Updating the npm module

Within package.json, update to a new release by changing the version number that follows the # in the dependency URL.

{
  "name": "myapp",
  "dependencies": {
    "origin-css": "~1.0.0"
  }
}

Development

Development of Origin happens in our primary branch, master. For stable versions, see the releases page. master will always be up to date with the latest changes, including those which have yet to be released.

Contributing

All team members should be contributing back to this repo in order to improve it. The process:

  1. Make sure you're up to date with the master branch (git fetch; git pull origin master)
  2. Branch off master (git checkout -b <your-branch-name>) and make your changes
  3. Increment the version numbers in _config.yml and package.json. Generally: backwards-compatible fixes and smaller amendments to existing code are patches, new components and breaking changes count as minor releases, and full rewrites are major releases. See semver.org for detailed guidance.
  4. Push up your changes (git push origin <your-branch-name>) and write a helpful pull request describing your changes
  5. Ask a fellow designer or engineer to review your changes.
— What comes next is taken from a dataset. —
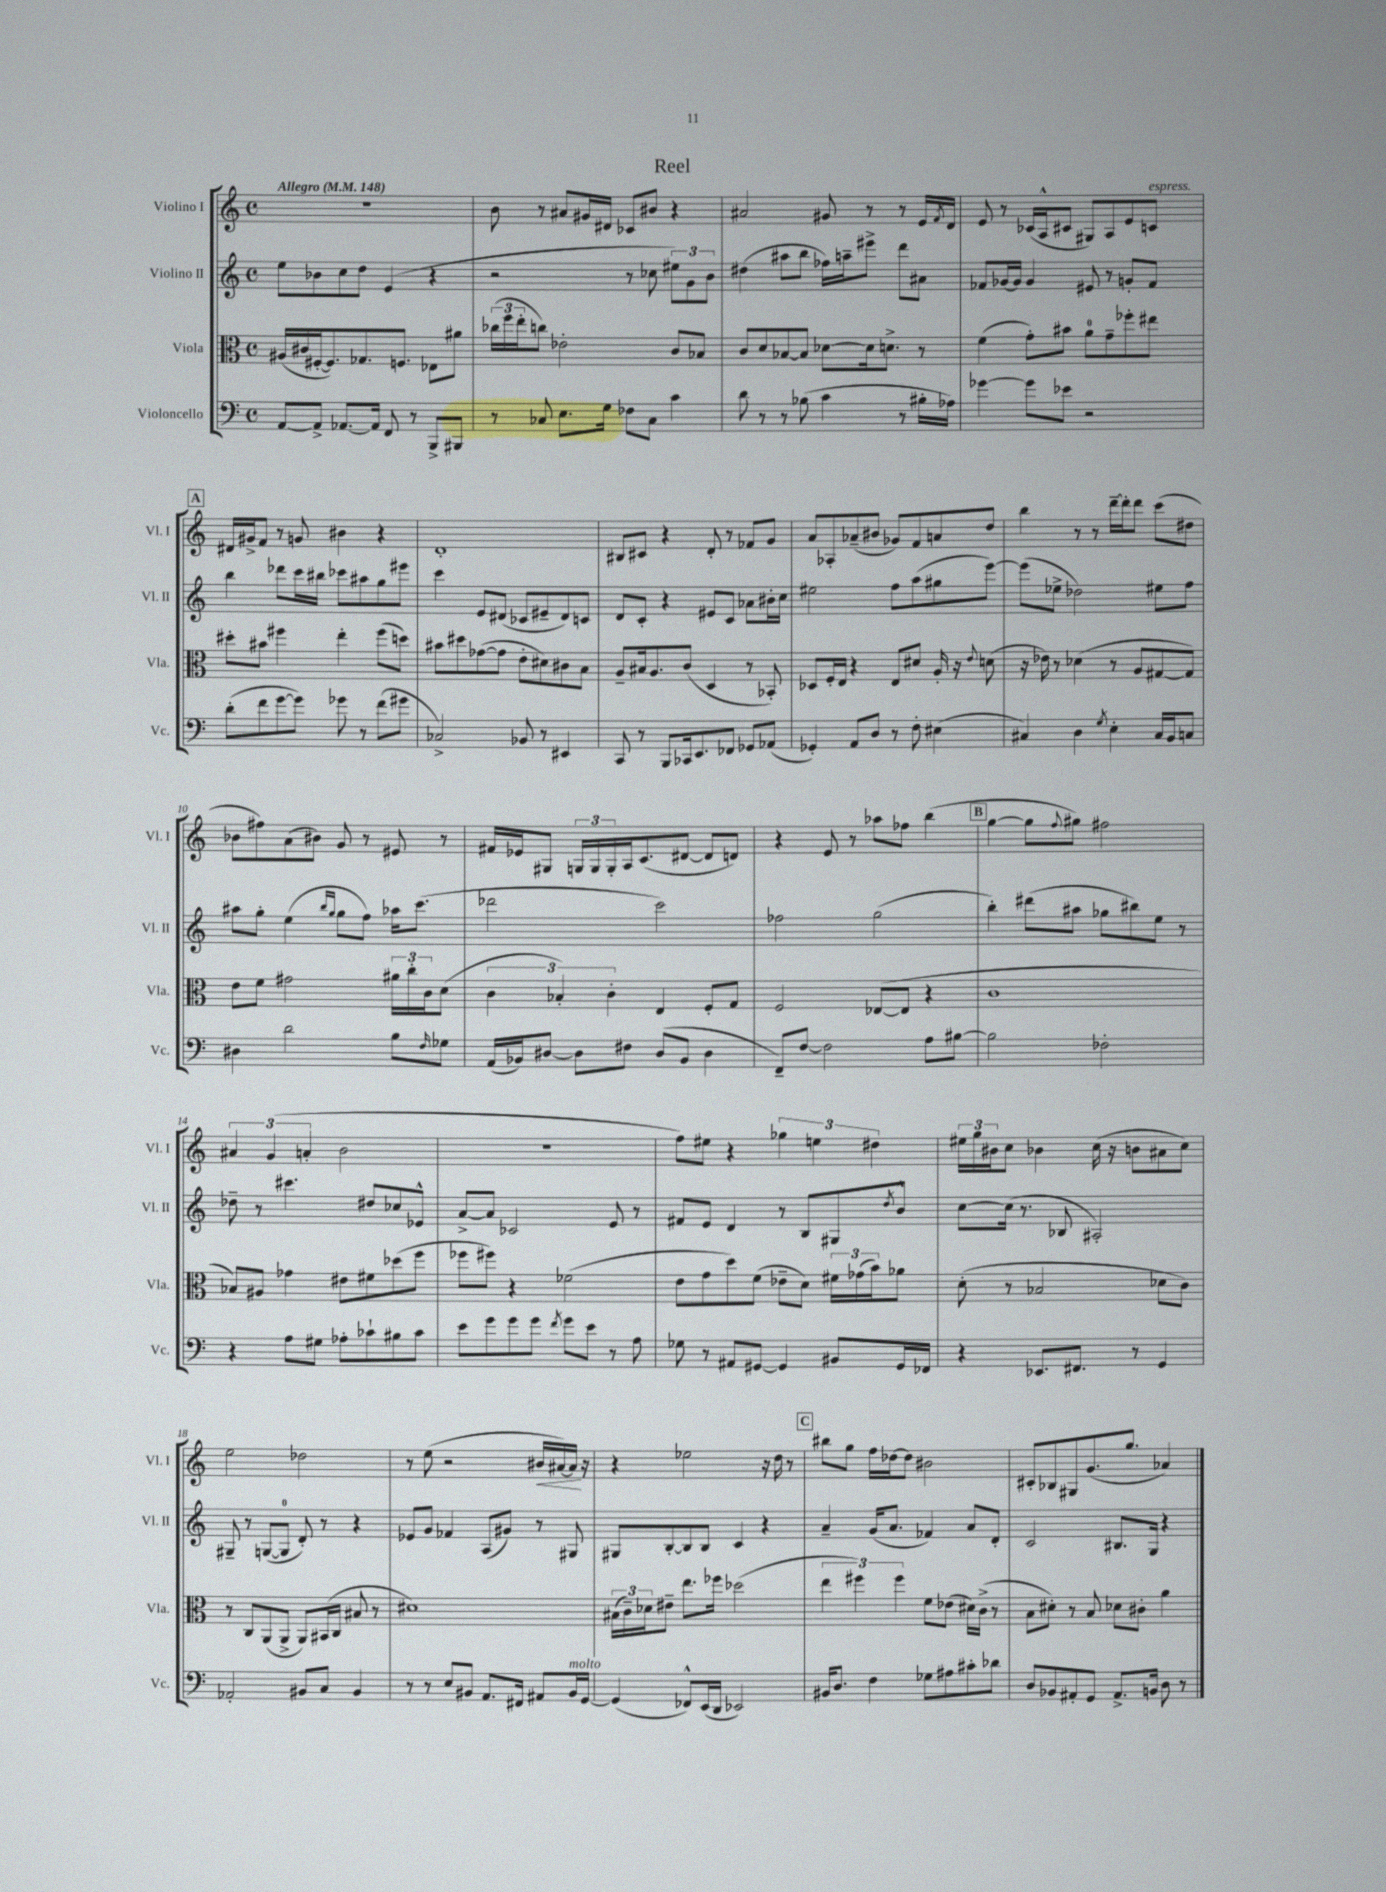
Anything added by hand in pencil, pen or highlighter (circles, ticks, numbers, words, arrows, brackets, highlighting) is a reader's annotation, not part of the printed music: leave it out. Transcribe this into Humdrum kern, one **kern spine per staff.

Make any required changes, then merge your branch into master: git checkout master; git merge --no-ff <your-branch-name>
  6. Push up the new version of master (git push origin master).
  7. Create a new release with a useful description. If you’re making breaking changes, provide guidance in the release notes about what people will have to change in their projects (e.g. “rename instances of u-padding--none to u-padding--0”)
  8. Update the NPM package (npm publish). If you don't yet have access to update the NPM package, have someone in the design team add you as an owner.
  9. Consider updating Origin in projects that should receive these updates.

In addition, please read through our contributing guidelines. Included are directions for opening issues, coding standards, and notes on development.

All HTML and CSS should conform to the style guidelines.